France-Soir: death of a newspaper
Amid all the recent excitement about Marks & Spencer reopening in Paris - on the chic Champs Elysées, no less - I feel somewhat less attention has been paid to events happening on the floors above M&S.
Indeed, 100, avenue des Champs Elysées is also home to France-Soir, the closest thing France has to a tabloid newspaper. Or rather had, since France-Soir printed its final edition on Tuesday. Needless to say, this had nothing to do with being implicated in a massive phone-hacking scandal. The daily was simply losing too much money and its owner, a young Franco-Russian businessman named Alexander Pugachyov, decided to throw in the towel and only keep its website. Result: not only is the paper no more, but 89 staff out of 127 have now lost their jobs.

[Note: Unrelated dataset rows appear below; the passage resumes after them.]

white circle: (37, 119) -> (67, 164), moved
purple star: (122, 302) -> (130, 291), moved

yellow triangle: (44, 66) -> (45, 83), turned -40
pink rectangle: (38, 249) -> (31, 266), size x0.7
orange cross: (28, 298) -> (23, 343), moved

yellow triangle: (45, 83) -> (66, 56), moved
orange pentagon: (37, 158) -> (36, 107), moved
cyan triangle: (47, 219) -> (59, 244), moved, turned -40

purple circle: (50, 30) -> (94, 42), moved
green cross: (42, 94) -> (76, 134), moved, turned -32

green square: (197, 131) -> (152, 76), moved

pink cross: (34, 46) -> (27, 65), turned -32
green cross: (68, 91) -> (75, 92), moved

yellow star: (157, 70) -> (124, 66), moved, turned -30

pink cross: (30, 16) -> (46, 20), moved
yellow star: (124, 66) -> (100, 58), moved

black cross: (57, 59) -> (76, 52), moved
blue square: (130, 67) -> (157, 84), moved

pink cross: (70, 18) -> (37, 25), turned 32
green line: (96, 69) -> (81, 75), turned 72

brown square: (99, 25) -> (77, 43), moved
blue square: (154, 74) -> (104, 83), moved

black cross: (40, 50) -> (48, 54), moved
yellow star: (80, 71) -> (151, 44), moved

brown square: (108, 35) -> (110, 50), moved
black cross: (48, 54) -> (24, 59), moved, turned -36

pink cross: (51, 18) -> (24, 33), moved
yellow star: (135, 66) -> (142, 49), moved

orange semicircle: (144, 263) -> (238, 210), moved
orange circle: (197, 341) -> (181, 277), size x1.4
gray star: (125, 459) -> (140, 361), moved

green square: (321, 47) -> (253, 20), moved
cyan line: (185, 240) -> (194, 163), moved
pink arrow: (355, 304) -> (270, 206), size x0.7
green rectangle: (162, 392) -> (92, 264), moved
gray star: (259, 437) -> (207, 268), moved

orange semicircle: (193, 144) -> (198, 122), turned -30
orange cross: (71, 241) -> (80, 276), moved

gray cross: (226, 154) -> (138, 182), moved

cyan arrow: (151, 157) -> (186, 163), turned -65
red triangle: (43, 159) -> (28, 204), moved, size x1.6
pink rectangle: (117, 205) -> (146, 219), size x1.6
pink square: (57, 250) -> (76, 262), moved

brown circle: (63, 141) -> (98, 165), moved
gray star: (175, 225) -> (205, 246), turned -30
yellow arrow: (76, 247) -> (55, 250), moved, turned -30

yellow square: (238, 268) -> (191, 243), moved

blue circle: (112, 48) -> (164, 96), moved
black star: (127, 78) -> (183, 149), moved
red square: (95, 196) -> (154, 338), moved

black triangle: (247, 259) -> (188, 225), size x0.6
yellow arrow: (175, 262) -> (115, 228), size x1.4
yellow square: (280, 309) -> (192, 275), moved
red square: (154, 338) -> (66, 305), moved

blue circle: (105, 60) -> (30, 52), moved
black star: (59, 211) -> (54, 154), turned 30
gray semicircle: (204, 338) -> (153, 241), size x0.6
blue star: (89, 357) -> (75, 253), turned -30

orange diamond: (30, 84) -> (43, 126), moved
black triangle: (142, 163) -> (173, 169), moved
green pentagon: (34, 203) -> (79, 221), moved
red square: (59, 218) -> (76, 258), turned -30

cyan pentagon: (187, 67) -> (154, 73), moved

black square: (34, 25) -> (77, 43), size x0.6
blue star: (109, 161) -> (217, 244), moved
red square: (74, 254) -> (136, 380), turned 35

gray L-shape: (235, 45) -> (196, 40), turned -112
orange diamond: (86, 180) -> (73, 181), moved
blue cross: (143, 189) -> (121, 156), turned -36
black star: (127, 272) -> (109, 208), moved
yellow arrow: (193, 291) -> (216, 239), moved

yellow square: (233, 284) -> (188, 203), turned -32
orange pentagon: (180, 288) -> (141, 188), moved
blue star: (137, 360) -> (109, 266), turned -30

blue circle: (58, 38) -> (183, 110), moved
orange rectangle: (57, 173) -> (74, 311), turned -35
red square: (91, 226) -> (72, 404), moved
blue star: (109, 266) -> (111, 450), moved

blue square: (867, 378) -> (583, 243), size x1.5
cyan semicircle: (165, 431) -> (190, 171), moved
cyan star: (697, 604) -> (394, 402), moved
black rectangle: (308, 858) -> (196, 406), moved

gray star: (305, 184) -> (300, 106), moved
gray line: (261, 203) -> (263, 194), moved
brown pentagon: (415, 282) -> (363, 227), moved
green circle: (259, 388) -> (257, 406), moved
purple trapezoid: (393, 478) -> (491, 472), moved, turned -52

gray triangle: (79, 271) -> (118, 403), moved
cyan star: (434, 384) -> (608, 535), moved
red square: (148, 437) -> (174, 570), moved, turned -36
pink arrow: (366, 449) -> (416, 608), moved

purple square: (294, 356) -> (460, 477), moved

France-Soir was founded in 1944 after the Liberation of France. Its glory days were in the 1950s and 1960s, when it sold over 1 million copies per day under its highly respected boss and founder Pierre Lazareff. The paper's finest hour came in November 1970, when it sold 2 million copies announcing the death of Charles de Gaulle. France-Soir was revamped as a tabloid in 2006 and even hired a British press photographer, Jason Fraser, to help it make the change.
The official announcement of the paper’s imminent demise was only made in October, but its circulation had been declining for years. Pugachyov failed to boost France-Soir’s sales to 100,000 copies per day as hoped, despite investing considerable sums since he bought the paper in 2009. According to French news agency AFP, recent circulation was only a disappointing 30,000 copies per day.
One of many placards outside France-Soir's offices in Paris. The poster reads "France-Soir must live! Two days until the death of the paper". Photo: Caroline Clarkson.
In a recent TV interview, the French culture minister, Frédéric Mitterrand, appeared to accept the paper’s fate while expressing his sympathy for its staff. The nephew of the late president François Mitterrand said it was “a bit complicated to ask Mr Pugachyov, who has already put 70 million euros into France-Soir, to plough in more money”.
Although the demise of the paper does seem to have been inevitable, particularly given the competition from online news sources, it is still sad. Its fate has generated relatively little press coverage, with the notable exception of left-wing daily Libération. It is also worth noting that the newspaper’s death comes less than five months before the French presidential elections - unfortunate timing to say the least.
Talking of the French elections, France-Soir’s 26-year-old millionaire owner has already decided whom he will vote for. Asked about his intentions during a TV interview, Pugachyov announced that he would be casting his ballot for far-right leader Marine Le Pen - much to the astonishment of the journalist sitting opposite him, and to the disgust of his staff.